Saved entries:
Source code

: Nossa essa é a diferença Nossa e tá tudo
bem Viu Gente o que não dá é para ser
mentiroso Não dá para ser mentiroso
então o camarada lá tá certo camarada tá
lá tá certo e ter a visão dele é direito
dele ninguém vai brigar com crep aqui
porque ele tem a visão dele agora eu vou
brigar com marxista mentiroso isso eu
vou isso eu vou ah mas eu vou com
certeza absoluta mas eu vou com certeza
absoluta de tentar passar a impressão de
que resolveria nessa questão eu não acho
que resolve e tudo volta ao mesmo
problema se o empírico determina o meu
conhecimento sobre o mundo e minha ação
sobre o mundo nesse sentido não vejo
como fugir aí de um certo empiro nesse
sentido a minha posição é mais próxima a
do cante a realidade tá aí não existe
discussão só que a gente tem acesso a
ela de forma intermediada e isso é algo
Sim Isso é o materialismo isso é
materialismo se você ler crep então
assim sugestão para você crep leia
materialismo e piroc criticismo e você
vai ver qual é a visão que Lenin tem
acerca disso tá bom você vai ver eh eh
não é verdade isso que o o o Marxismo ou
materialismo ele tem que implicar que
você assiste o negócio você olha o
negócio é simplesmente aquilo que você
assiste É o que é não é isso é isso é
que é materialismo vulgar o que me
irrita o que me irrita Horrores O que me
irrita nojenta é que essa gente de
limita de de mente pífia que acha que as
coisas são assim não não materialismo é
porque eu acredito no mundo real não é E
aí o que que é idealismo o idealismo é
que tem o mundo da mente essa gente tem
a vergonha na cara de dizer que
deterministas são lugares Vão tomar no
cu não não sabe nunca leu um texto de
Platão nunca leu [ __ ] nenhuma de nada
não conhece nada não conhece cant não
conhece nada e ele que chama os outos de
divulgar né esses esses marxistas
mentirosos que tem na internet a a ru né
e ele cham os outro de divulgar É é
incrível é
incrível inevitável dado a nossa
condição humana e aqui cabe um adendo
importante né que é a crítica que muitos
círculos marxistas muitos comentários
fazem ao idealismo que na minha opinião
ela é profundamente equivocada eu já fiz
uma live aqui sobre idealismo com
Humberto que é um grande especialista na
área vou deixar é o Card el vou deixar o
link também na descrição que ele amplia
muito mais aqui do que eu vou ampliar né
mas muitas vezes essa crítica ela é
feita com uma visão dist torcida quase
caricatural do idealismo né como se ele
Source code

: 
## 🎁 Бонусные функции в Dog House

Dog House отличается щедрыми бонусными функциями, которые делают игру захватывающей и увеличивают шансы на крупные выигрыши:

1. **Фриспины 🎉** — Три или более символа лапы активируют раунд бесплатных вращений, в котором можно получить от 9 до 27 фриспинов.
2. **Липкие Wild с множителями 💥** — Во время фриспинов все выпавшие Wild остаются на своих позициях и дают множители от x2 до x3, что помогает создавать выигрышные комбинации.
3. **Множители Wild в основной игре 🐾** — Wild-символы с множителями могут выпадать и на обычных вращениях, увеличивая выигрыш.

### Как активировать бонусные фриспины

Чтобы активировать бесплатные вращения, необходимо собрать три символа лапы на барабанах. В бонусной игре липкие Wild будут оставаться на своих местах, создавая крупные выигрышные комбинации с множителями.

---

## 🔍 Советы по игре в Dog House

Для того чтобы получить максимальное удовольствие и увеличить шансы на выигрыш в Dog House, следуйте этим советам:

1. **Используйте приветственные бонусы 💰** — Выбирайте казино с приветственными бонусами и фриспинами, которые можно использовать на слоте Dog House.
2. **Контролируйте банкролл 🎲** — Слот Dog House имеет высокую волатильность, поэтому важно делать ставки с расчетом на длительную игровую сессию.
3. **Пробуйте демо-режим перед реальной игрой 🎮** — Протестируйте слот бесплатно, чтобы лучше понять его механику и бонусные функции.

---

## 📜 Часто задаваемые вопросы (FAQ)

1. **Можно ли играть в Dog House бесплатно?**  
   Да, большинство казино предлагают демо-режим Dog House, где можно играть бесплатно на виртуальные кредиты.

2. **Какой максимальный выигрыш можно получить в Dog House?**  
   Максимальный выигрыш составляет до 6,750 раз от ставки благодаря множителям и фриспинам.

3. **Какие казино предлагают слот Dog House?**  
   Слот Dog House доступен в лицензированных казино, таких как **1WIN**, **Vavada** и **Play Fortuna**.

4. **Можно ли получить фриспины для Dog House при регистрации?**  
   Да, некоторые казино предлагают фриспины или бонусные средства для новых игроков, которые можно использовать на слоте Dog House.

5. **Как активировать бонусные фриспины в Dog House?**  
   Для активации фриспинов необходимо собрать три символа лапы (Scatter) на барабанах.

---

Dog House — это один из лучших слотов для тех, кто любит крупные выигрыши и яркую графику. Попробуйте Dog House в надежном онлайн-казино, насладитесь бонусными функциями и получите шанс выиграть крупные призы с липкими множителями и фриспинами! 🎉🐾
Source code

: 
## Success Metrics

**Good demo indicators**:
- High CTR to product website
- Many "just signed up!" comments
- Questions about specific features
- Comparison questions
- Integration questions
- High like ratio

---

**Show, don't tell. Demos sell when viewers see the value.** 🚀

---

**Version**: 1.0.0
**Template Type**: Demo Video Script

Job item: Report only the number of lines in the records that include the word "функциями".

Answer to the exercise: 2